Records from a data collection
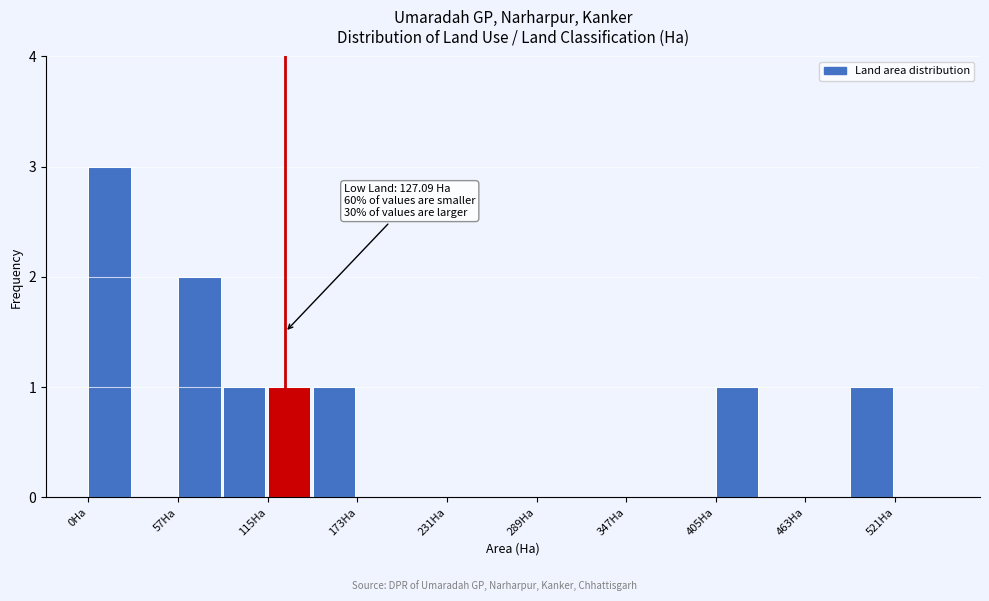

Around what value on the x-axis is the tallest bar? Give the approximate position of its centre, as read against the axis.

10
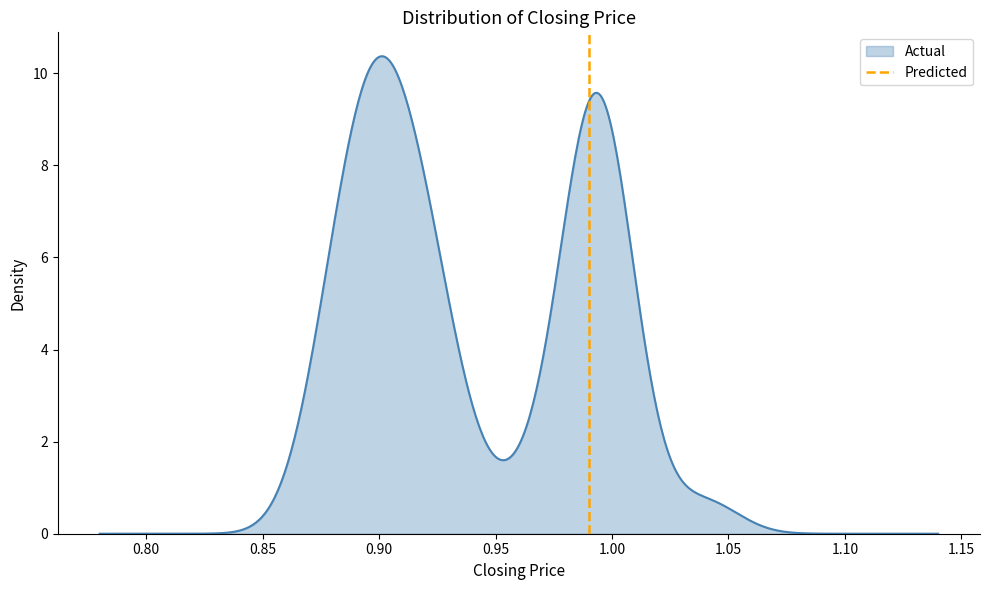

What is the maximum value for Actual?

10.4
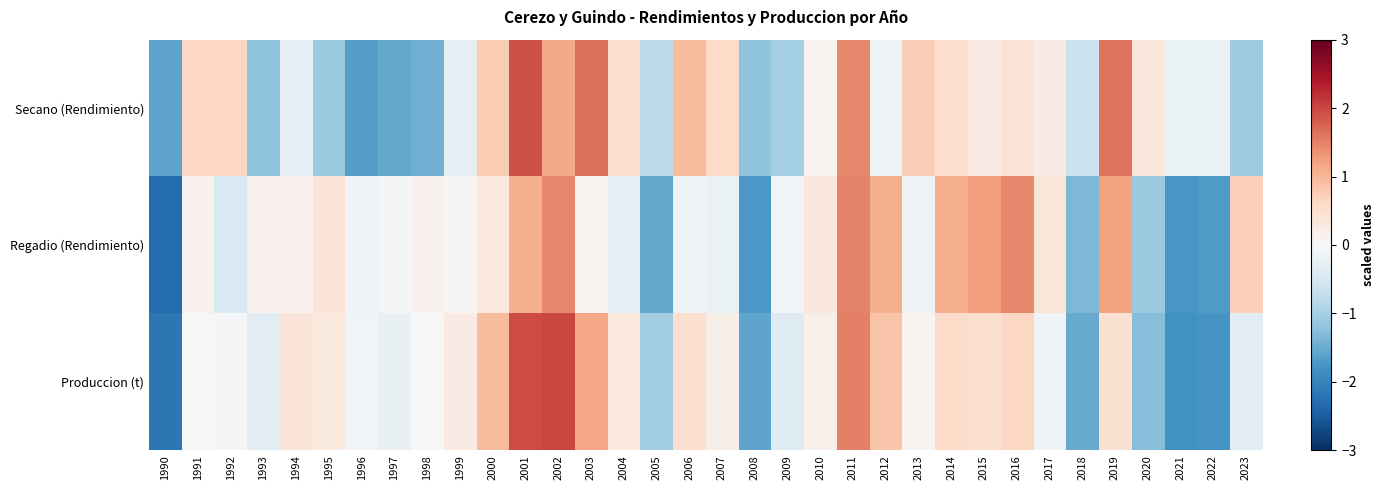

At which category does the chart reach its peak across all series?

2002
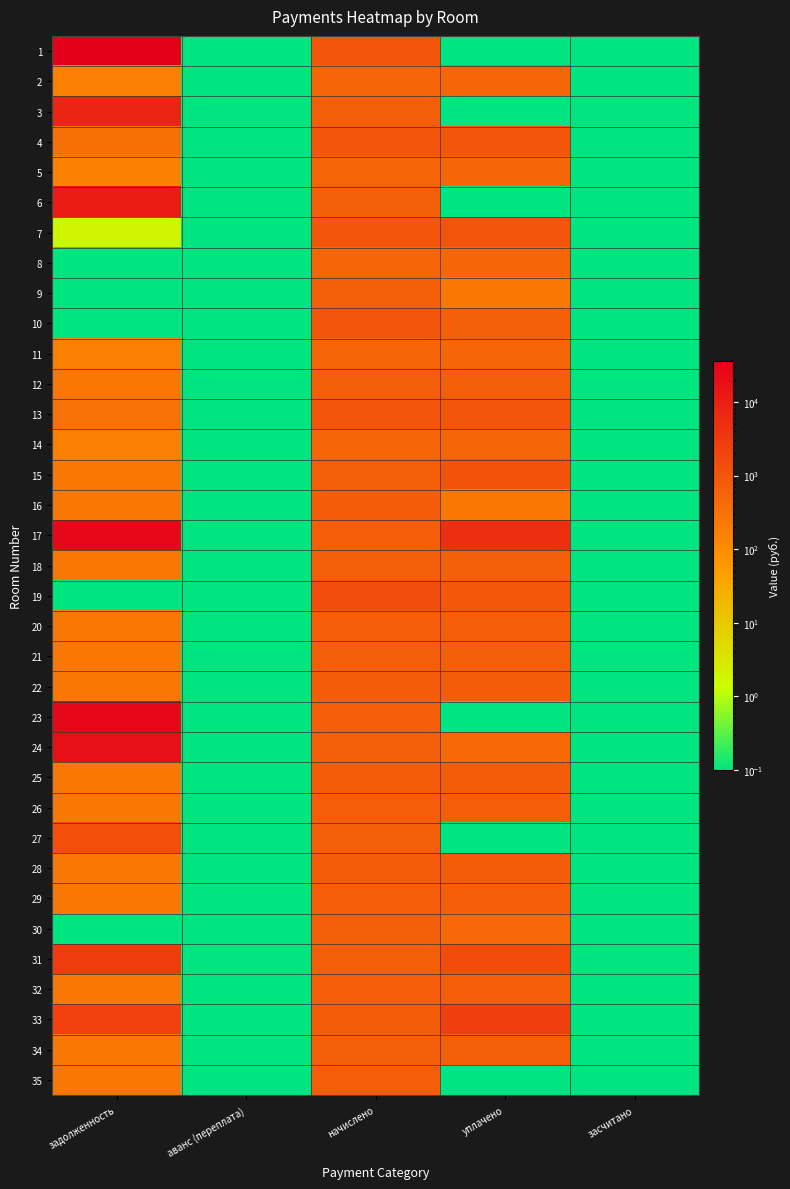

Reading left to right, transcribe all the data shown in this chart.

1: задолженность=35828.5	аванс (переплата)=0.0	начислено=989.0	уплачено=0.0	засчитано=0.0
2: задолженность=165.4	аванс (переплата)=0.0	начислено=497.7	уплачено=496.9	засчитано=0.0
3: задолженность=7462.3	аванс (переплата)=0.0	начислено=682.1	уплачено=0.0	засчитано=0.0
4: задолженность=329.7	аванс (переплата)=0.0	начислено=989.0	уплачено=989.0	засчитано=0.0
5: задолженность=162.2	аванс (переплата)=0.0	начислено=486.5	уплачено=486.7	засчитано=0.0
6: задолженность=10684.8	аванс (переплата)=0.0	начислено=667.8	уплачено=0.0	засчитано=0.0
7: задолженность=1.8	аванс (переплата)=0.0	начислено=989.0	уплачено=1050.0	засчитано=0.0
8: задолженность=0.0	аванс (переплата)=0.0	начислено=497.7	уплачено=497.7	засчитано=0.0
9: задолженность=0.0	аванс (переплата)=0.0	начислено=682.1	уплачено=226.7	засчитано=0.0
10: задолженность=0.0	аванс (переплата)=0.0	начислено=989.0	уплачено=659.3	засчитано=0.0
11: задолженность=165.9	аванс (переплата)=0.0	начислено=497.7	уплачено=497.7	засчитано=0.0
12: задолженность=227.4	аванс (переплата)=0.0	начислено=682.1	уплачено=682.1	засчитано=0.0
13: задолженность=306.5	аванс (переплата)=0.0	начислено=989.0	уплачено=990.0	засчитано=0.0
14: задолженность=165.4	аванс (переплата)=0.0	начислено=497.7	уплачено=497.5	засчитано=0.0
15: задолженность=226.7	аванс (переплата)=0.0	начислено=682.1	уплачено=1136.2	засчитано=0.0
16: задолженность=246.1	аванс (переплата)=0.0	начислено=736.2	уплачено=245.3	засчитано=0.0
17: задолженность=25863.3	аванс (переплата)=0.0	начислено=713.9	уплачено=4905.8	засчитано=0.0
18: задолженность=226.8	аванс (переплата)=0.0	начислено=680.5	уплачено=673.1	засчитано=0.0
19: задолженность=0.0	аванс (переплата)=0.0	начислено=1391.2	уплачено=921.6	засчитано=0.0
20: задолженность=237.9	аванс (переплата)=0.0	начислено=713.9	уплачено=713.9	засчитано=0.0
21: задолженность=226.8	аванс (переплата)=0.0	начислено=680.5	уплачено=680.5	засчитано=0.0
22: задолженность=245.1	аванс (переплата)=0.0	начислено=736.2	уплачено=735.9	засчитано=0.0
23: задолженность=25863.3	аванс (переплата)=0.0	начислено=713.9	уплачено=0.0	засчитано=0.0
24: задолженность=18334.6	аванс (переплата)=0.0	начислено=680.5	уплачено=440.4	засчитано=0.0
25: задолженность=245.4	аванс (переплата)=0.0	начислено=736.2	уплачено=736.2	засчитано=0.0
26: задолженность=238.4	аванс (переплата)=0.0	начислено=715.5	уплачено=715.4	засчитано=0.0
27: задолженность=1315.6	аванс (переплата)=0.0	начислено=678.9	уплачено=0.0	засчитано=0.0
28: задолженность=244.9	аванс (переплата)=0.0	начислено=736.2	уплачено=737.8	засчитано=0.0
29: задолженность=238.0	аванс (переплата)=0.0	начислено=713.9	уплачено=713.9	засчитано=0.0
30: задолженность=0.0	аванс (переплата)=0.0	начислено=680.5	уплачено=453.7	засчитано=0.0
31: задолженность=2828.8	аванс (переплата)=0.0	начислено=683.7	уплачено=1521.0	засчитано=0.0
32: задолженность=237.9	аванс (переплата)=0.0	начислено=713.9	уплачено=714.3	засчитано=0.0
33: задолженность=2277.8	аванс (переплата)=0.0	начислено=733.0	уплачено=2526.3	засчитано=0.0
34: задолженность=227.2	аванс (переплата)=0.0	начислено=683.7	уплачено=683.9	засчитано=0.0
35: задолженность=238.4	аванс (переплата)=0.0	начислено=713.9	уплачено=0.0	засчитано=0.0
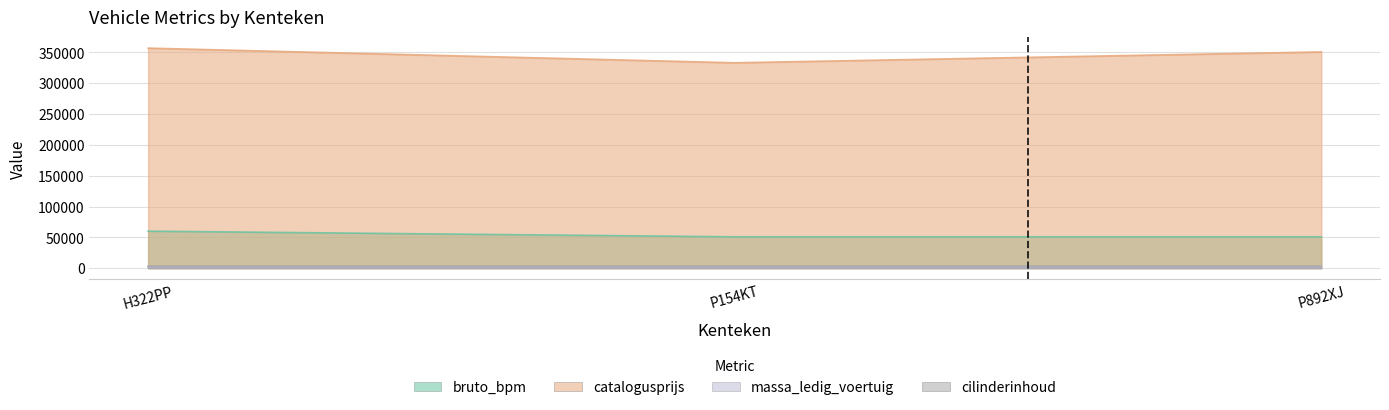

What is the approximate value of catalogusprijs at P892XJ, to the nearest 100?

350600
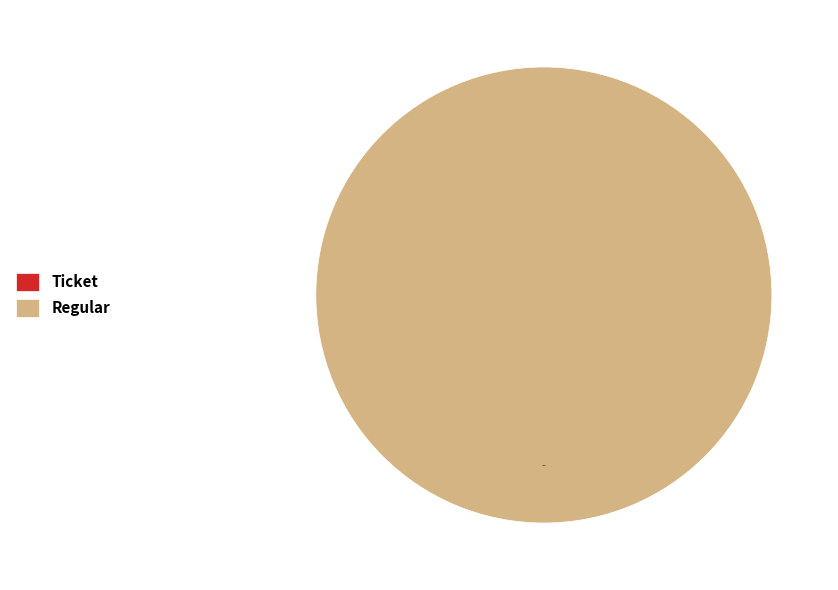

What is the largest slice in the pie chart?

tx_type: Regular (io_index=22)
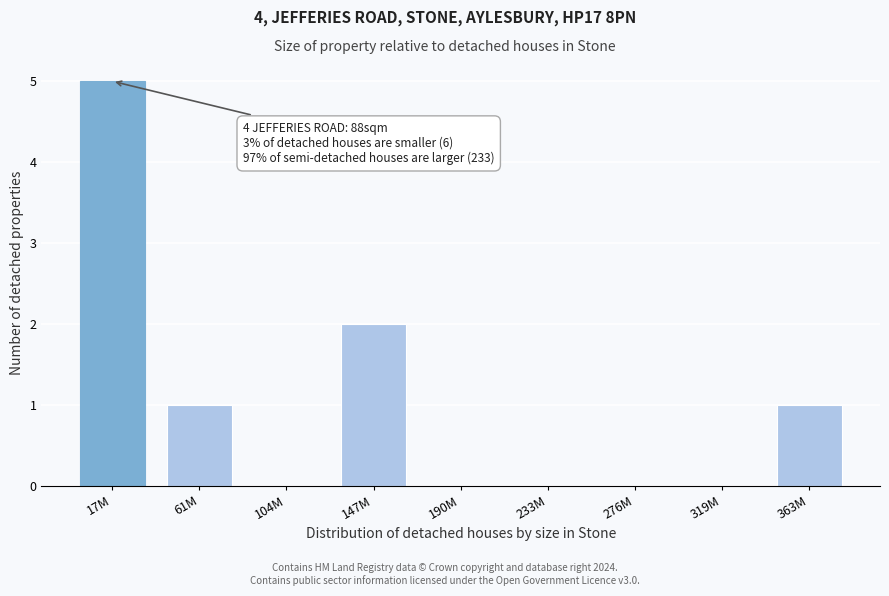

Reading right to left, what are all the values shown in this chart?

363M=1	319M=0	276M=0	233M=0	190M=0	147M=2	104M=0	61M=1	17M=5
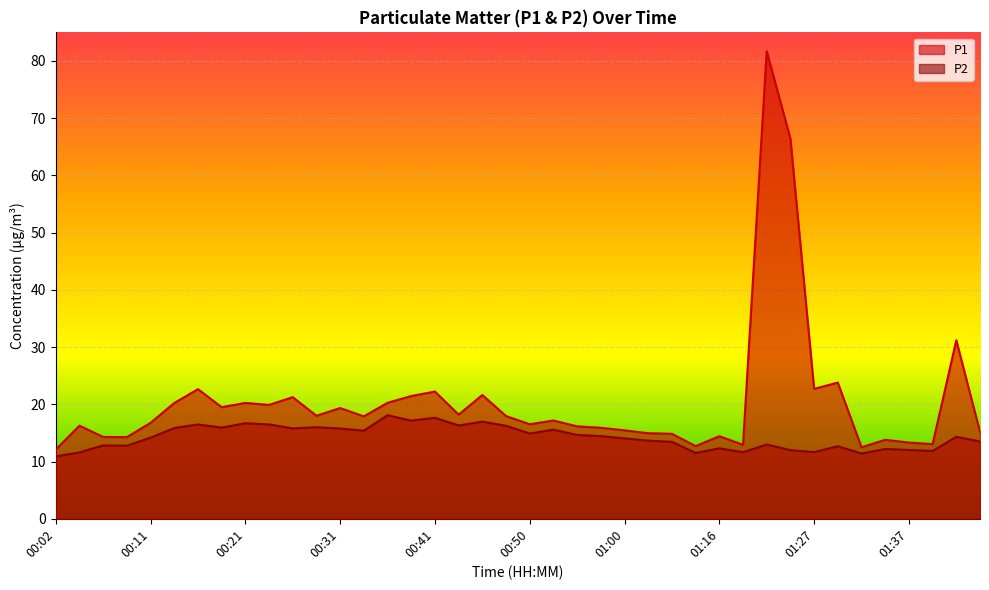

What is the label of the 30th point from the left?

01:19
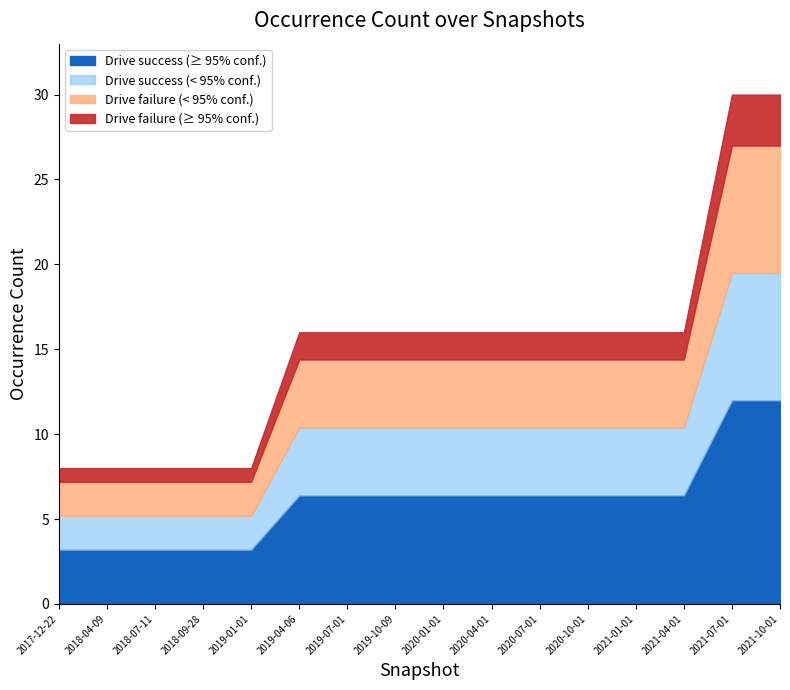

What is the difference between the maximum and minimum values?

22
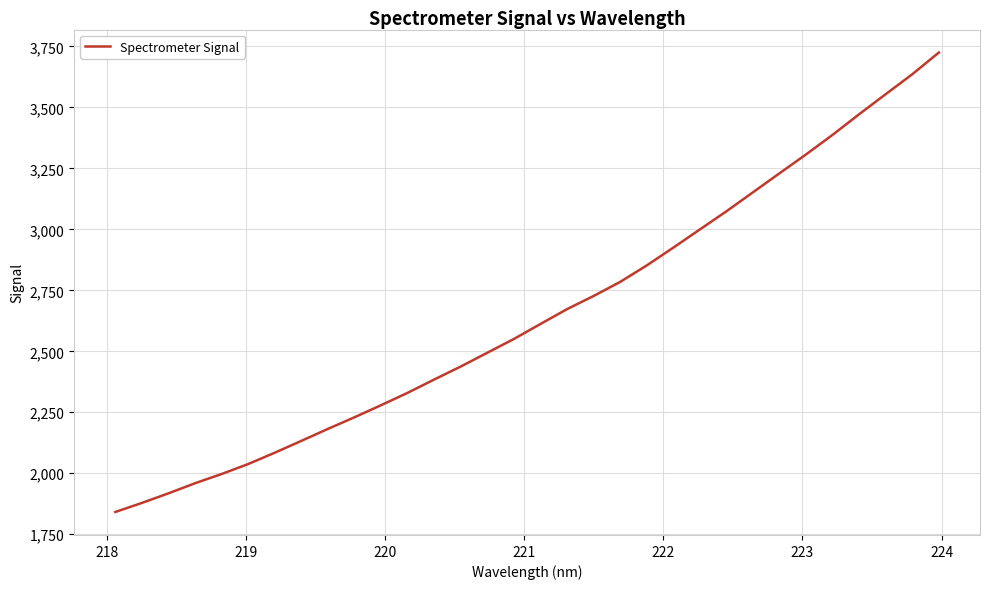

What is the smallest value displayed?

1841.2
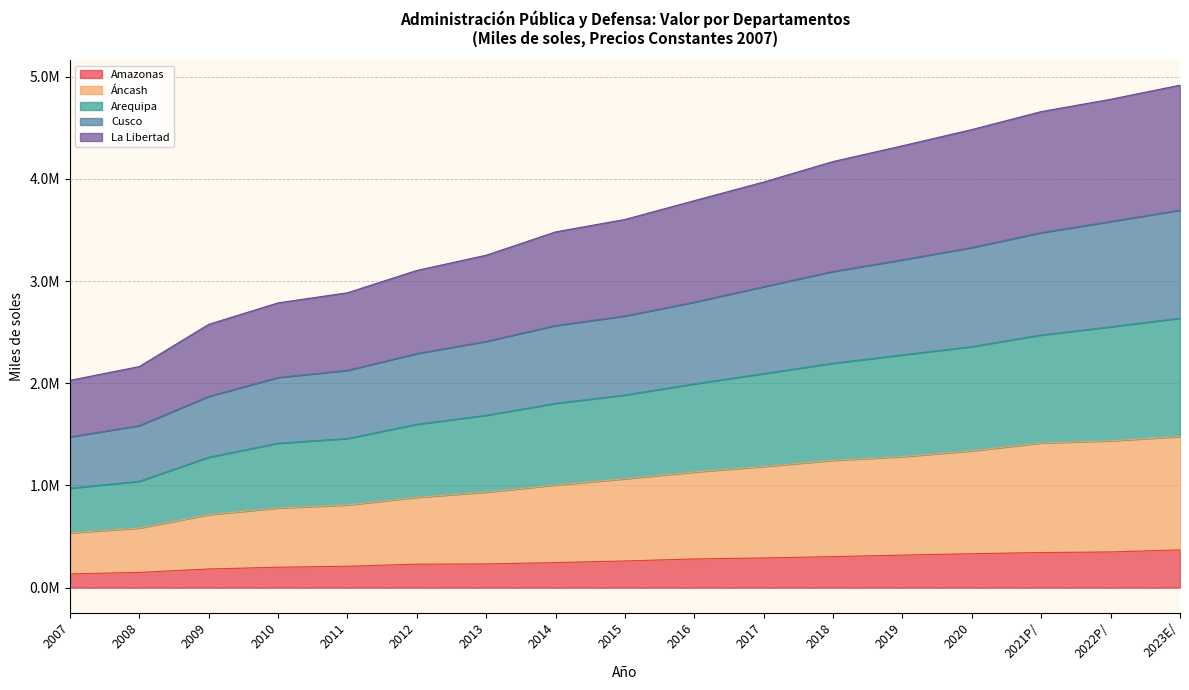

What is the label of the 6th point from the right?

2018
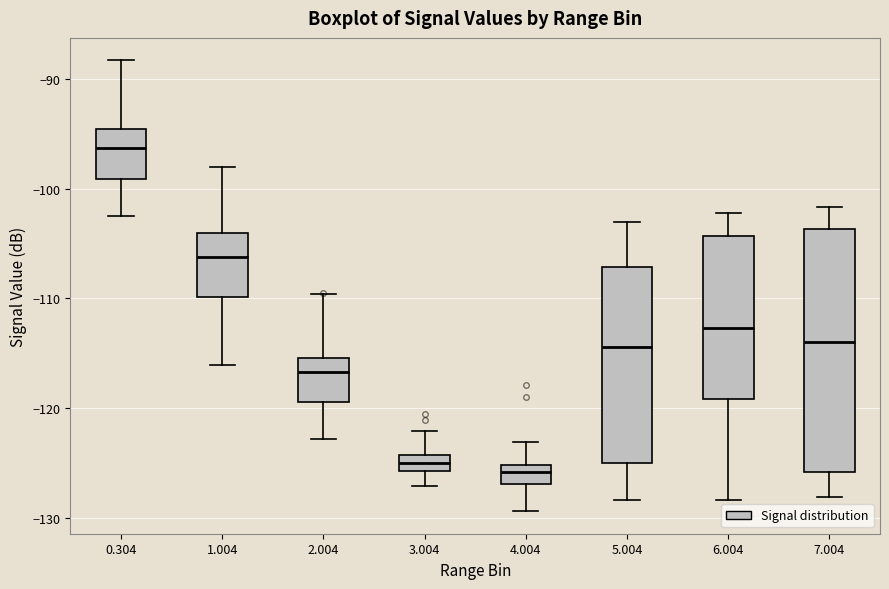

Which box's median line is the highest?

0.304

**YOUR GOAL**
Copy the records verbatim, starting with the line that contains "What is the difference" and continuing through the last of the records, both ends included. Leave the pictures out of your copy.

**ANSWER SPACE**
What is the difference between the maximum and minimum values?

22

What is the smallest value displayed?

1841.2

What is the label of the 6th point from the right?

2018

Which box's median line is the highest?

0.304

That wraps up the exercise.